For many a mild-mannered Canadian, this level of political distress likely seems alien. Demers has been involved with “radical left politics” since he was 15, however. It has shaped his friend groups, his work … it’s even how he met his wife.
So, with the rise of Justin Trudeau, he and Leftovers co-writer Marcus Youssef felt it necessary to incorporate some of Demers’ newfound conflict into the show.

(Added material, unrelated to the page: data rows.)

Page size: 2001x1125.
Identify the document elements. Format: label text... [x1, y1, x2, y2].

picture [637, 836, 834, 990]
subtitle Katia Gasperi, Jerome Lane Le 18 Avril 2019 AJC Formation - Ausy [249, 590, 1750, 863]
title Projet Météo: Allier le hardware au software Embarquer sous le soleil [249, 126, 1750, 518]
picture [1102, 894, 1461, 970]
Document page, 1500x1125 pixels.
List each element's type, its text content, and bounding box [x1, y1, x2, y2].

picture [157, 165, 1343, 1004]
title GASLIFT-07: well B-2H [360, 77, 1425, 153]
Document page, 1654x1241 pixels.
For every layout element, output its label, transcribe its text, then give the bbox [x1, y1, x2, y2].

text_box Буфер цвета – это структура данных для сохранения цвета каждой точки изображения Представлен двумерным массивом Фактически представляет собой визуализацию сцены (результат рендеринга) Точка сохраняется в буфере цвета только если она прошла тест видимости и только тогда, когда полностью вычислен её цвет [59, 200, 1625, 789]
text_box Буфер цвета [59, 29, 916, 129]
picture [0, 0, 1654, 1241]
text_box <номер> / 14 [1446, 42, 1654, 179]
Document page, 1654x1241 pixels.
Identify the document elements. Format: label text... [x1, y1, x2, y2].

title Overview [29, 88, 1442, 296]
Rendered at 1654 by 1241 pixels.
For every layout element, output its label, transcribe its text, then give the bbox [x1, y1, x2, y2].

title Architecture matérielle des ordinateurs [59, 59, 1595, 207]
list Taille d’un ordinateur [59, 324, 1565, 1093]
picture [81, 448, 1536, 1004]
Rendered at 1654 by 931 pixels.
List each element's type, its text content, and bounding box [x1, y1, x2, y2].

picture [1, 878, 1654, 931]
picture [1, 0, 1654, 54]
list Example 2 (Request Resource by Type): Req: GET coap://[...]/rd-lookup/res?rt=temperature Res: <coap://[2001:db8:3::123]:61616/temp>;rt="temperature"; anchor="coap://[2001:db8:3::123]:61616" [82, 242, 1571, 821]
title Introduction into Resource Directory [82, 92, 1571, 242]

“[After Trudeau], there was a feeling of, ‘Wait a minute, why aren’t you happy. You won…’” he laughs. “But in some ways […] the defeat of the NDP this past fall, and their total political capitulation leading up to that, really actually drives home all of the deepest fears of this piece in a much more effective way than doing it when Harper was in power.
“We’re […] in a place, politically, where all of our expectations have been managed to such a degree that it’s hard to even picture what someone to the left of Justin Trudeau would look like,” he continues. “Which is such a weird thing because he ought to be the middle of the road. That’s the centre party! And yet to so many people it feels like Che Guevara is running Canada,” he finishes with a laugh. “I think a lot of people are just left with this feeling of, what is the left for?”
The young father adds that Canada’s new two-party outlook has left him questioning how to raise his two-year-old daughter.
“Am I going to burden her with this job of hoisting up the losing side of every political argument for the rest of her life?” he asks, with a healthy dose of self-deprecation. “Are we going to raise a next generation of people who will only ever be frustrated and defeated their whole political lives?’”
Pop these leftovers in the microwave and find out.
• Leftovers runs Jan. 26-30 at the York Theatre (639 Commercial). Tickets from $19; PuShFestival.ca. The PuSh Festival takes place Jan. 19-Feb. 7 at various venues around Vancouver.